Stored items:
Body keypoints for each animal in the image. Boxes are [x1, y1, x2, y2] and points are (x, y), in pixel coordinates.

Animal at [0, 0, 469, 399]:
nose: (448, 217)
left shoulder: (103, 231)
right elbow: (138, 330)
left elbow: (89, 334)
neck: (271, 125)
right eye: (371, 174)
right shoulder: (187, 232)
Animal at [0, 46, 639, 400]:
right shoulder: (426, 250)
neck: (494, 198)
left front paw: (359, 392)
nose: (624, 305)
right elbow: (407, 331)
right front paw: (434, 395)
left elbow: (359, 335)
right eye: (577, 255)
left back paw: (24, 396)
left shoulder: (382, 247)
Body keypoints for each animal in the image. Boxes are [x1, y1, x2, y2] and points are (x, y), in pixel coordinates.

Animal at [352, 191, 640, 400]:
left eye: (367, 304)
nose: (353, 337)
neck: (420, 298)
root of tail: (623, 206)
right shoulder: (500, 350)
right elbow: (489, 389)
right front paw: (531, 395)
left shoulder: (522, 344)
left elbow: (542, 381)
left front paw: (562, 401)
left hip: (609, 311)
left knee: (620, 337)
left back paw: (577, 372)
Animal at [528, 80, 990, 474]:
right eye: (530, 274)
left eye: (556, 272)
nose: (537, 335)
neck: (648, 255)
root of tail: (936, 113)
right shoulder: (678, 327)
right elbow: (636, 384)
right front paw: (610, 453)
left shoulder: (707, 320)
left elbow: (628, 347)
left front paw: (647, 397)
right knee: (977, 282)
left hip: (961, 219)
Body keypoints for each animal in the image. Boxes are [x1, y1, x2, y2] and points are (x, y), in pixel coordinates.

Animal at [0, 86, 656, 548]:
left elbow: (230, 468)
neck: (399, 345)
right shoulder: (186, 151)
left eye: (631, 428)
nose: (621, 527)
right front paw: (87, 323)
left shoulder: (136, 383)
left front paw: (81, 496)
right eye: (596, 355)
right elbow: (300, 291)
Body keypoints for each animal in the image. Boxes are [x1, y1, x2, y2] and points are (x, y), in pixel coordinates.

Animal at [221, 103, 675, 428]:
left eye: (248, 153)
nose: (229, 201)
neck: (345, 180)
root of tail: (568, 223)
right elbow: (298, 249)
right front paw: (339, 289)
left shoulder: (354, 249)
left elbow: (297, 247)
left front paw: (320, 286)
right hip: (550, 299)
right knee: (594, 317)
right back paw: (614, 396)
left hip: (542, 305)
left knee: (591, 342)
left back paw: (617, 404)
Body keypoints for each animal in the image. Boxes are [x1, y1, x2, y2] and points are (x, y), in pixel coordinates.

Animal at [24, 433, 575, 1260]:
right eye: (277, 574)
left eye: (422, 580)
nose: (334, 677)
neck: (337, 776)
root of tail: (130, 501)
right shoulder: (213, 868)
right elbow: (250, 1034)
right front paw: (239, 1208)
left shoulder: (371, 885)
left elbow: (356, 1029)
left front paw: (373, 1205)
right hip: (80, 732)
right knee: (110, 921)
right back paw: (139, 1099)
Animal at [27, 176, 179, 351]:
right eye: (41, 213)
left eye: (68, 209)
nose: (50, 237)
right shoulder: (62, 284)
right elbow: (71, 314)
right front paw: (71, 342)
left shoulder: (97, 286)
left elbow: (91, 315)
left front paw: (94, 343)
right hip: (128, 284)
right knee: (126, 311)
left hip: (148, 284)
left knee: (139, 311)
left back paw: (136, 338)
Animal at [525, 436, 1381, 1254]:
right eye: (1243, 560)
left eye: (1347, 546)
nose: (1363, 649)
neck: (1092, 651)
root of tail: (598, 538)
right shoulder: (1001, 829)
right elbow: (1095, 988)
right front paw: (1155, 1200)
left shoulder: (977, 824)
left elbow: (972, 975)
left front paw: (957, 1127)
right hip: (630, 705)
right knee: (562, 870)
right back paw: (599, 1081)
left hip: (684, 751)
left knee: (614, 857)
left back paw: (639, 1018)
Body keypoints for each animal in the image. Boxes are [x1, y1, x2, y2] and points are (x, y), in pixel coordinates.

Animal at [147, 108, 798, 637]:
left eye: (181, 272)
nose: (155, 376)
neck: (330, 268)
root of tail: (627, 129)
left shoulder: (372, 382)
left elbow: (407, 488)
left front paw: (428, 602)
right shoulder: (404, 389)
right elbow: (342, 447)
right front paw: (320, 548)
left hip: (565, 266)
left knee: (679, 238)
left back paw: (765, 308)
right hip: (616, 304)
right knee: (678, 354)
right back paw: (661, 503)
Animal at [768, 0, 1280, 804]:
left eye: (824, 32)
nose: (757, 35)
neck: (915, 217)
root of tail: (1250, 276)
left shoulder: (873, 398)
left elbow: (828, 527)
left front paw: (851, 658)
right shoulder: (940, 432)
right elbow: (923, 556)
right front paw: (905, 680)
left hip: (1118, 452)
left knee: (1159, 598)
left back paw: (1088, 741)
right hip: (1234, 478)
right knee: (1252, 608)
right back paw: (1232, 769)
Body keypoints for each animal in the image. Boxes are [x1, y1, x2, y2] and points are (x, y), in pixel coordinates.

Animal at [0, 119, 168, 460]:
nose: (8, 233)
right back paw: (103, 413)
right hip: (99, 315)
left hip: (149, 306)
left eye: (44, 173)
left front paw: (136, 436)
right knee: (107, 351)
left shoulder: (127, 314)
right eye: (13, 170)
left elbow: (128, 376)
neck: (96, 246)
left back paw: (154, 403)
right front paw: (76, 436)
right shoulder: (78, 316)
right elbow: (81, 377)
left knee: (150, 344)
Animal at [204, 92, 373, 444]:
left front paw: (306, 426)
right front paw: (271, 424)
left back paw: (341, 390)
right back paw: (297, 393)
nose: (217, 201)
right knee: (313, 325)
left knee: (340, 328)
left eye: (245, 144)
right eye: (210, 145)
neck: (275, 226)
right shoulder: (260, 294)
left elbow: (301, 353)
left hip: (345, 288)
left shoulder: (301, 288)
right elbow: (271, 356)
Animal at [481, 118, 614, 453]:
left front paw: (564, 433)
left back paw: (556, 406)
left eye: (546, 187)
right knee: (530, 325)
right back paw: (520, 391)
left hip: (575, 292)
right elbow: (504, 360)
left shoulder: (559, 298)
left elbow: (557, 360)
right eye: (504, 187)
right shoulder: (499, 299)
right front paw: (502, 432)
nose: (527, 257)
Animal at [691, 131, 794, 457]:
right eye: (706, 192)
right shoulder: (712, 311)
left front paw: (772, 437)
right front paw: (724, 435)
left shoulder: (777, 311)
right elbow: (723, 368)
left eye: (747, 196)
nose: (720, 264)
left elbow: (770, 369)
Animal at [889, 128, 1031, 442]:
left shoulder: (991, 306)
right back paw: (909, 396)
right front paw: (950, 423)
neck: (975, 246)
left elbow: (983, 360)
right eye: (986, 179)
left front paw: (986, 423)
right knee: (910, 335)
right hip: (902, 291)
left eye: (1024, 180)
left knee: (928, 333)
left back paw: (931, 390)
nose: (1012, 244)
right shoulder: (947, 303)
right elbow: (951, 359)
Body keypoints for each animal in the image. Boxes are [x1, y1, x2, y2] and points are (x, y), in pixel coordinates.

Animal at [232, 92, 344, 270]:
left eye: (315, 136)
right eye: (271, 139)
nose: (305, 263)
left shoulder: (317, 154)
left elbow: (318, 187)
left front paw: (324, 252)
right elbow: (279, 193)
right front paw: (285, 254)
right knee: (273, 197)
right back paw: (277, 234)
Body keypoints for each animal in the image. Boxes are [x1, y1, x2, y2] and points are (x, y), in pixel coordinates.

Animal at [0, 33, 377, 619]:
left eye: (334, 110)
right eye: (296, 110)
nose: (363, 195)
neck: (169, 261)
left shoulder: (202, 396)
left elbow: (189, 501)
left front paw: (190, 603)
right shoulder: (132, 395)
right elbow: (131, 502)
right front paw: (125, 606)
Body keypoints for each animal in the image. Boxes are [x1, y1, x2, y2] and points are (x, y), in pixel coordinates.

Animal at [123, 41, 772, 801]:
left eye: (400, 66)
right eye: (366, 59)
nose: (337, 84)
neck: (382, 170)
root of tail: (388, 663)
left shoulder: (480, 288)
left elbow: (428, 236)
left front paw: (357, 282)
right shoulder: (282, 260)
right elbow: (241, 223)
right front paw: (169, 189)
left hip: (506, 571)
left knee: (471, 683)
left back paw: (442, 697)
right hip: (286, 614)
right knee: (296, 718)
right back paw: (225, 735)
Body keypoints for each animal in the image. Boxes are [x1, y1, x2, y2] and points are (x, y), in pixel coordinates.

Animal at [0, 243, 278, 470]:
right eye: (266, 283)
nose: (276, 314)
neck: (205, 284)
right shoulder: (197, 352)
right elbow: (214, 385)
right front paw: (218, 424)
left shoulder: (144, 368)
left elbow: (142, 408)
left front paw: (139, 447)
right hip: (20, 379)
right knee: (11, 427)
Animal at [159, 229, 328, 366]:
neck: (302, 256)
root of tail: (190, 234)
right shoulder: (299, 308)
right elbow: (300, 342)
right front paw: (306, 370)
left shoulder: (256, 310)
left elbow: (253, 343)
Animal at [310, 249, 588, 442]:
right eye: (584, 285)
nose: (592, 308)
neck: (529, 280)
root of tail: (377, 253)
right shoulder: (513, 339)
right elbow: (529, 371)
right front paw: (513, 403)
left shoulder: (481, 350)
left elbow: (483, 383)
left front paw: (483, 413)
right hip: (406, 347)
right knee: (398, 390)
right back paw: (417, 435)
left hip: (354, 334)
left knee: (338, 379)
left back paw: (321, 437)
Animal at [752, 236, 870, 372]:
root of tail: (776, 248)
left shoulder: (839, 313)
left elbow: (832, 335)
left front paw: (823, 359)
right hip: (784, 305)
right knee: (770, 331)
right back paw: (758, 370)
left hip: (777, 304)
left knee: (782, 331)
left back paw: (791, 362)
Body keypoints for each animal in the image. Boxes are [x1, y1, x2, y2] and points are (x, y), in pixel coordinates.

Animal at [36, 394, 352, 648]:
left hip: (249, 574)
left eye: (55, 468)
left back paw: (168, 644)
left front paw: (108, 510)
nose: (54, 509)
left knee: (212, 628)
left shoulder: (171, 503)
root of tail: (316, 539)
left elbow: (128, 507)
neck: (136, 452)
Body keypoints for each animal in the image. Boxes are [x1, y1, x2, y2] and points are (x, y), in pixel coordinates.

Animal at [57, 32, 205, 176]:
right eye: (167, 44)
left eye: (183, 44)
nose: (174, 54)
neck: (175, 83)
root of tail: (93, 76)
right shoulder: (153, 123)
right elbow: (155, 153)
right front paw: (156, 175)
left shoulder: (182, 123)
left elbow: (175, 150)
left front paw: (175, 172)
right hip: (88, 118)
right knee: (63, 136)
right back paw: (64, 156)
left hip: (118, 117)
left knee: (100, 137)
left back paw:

Work to be completed ->
The answer consists only of the lines from the one containing "left back paw: (442, 697)" to the end of the records, each written out exactly.

Response box ->
left back paw: (442, 697)
right hip: (286, 614)
right knee: (296, 718)
right back paw: (225, 735)
Body keypoints for each animal in the image. Boxes are [x1, y1, x2, y2] and points are (x, y), in pixel coordinates.

Animal at [0, 243, 278, 470]:
right eye: (266, 283)
nose: (276, 314)
neck: (205, 284)
right shoulder: (197, 352)
right elbow: (214, 385)
right front paw: (218, 424)
left shoulder: (144, 368)
left elbow: (142, 408)
left front paw: (139, 447)
right hip: (20, 379)
right knee: (11, 427)
Animal at [159, 229, 328, 366]:
neck: (302, 256)
root of tail: (190, 234)
right shoulder: (299, 308)
right elbow: (300, 342)
right front paw: (306, 370)
left shoulder: (256, 310)
left elbow: (253, 343)
Animal at [310, 249, 588, 442]:
right eye: (584, 285)
nose: (592, 308)
neck: (529, 280)
root of tail: (377, 253)
right shoulder: (513, 339)
right elbow: (529, 371)
right front paw: (513, 403)
left shoulder: (481, 350)
left elbow: (483, 383)
left front paw: (483, 413)
right hip: (406, 347)
right knee: (398, 390)
right back paw: (417, 435)
left hip: (354, 334)
left knee: (338, 379)
left back paw: (321, 437)
Animal at [752, 236, 870, 372]:
root of tail: (776, 248)
left shoulder: (839, 313)
left elbow: (832, 335)
left front paw: (823, 359)
right hip: (784, 305)
right knee: (770, 331)
right back paw: (758, 370)
left hip: (777, 304)
left knee: (782, 331)
left back paw: (791, 362)
Body keypoints for each animal in the image. Boxes are [x1, y1, x2, y2] and points are (x, y), in pixel coordinates.

Animal at [36, 394, 352, 648]:
left hip: (249, 574)
left eye: (55, 468)
left back paw: (168, 644)
left front paw: (108, 510)
nose: (54, 509)
left knee: (212, 628)
left shoulder: (171, 503)
root of tail: (316, 539)
left elbow: (128, 507)
neck: (136, 452)
Body keypoints for each animal in the image. Boxes are [x1, y1, x2, y2] and points are (x, y), in pixel coordinates.

Animal at [57, 32, 205, 176]:
right eye: (167, 44)
left eye: (183, 44)
nose: (174, 54)
neck: (175, 83)
root of tail: (93, 76)
right shoulder: (153, 123)
right elbow: (155, 153)
right front paw: (156, 175)
left shoulder: (182, 123)
left elbow: (175, 150)
left front paw: (175, 172)
right hip: (88, 118)
right knee: (63, 136)
right back paw: (64, 156)
left hip: (118, 117)
left knee: (100, 137)
left back paw:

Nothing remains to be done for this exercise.